[Work order] In the data below, find the line that contains "right wrist: (285, 92)" and the line that contains "right elbow: (302, 156)". Copy both, plus every line between them, exactly.

+ + + + +

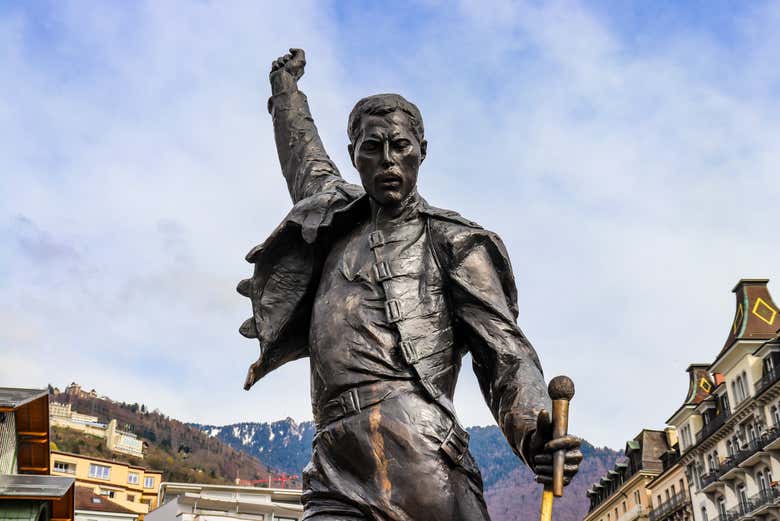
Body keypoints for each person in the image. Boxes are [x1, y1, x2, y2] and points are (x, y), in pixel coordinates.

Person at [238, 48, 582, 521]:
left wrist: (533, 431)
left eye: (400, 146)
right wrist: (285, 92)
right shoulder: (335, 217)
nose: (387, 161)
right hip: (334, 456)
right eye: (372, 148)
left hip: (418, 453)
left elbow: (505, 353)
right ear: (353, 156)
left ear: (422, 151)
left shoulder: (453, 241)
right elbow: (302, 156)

+ + + + +

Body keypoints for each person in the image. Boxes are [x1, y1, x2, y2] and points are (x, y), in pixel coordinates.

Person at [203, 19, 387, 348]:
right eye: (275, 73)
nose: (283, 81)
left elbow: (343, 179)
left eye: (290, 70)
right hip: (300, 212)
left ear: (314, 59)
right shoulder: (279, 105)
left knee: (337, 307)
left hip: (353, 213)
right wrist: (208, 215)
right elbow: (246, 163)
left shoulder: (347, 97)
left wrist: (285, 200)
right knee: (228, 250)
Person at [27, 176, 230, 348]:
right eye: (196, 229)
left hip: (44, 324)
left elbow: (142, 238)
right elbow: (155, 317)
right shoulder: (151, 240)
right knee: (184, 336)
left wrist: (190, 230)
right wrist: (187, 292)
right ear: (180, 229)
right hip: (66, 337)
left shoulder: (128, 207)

+ + + + +

[Problem solution]
right wrist: (285, 92)
right shoulder: (335, 217)
nose: (387, 161)
right hip: (334, 456)
right eye: (372, 148)
left hip: (418, 453)
left elbow: (505, 353)
right ear: (353, 156)
left ear: (422, 151)
left shoulder: (453, 241)
right elbow: (302, 156)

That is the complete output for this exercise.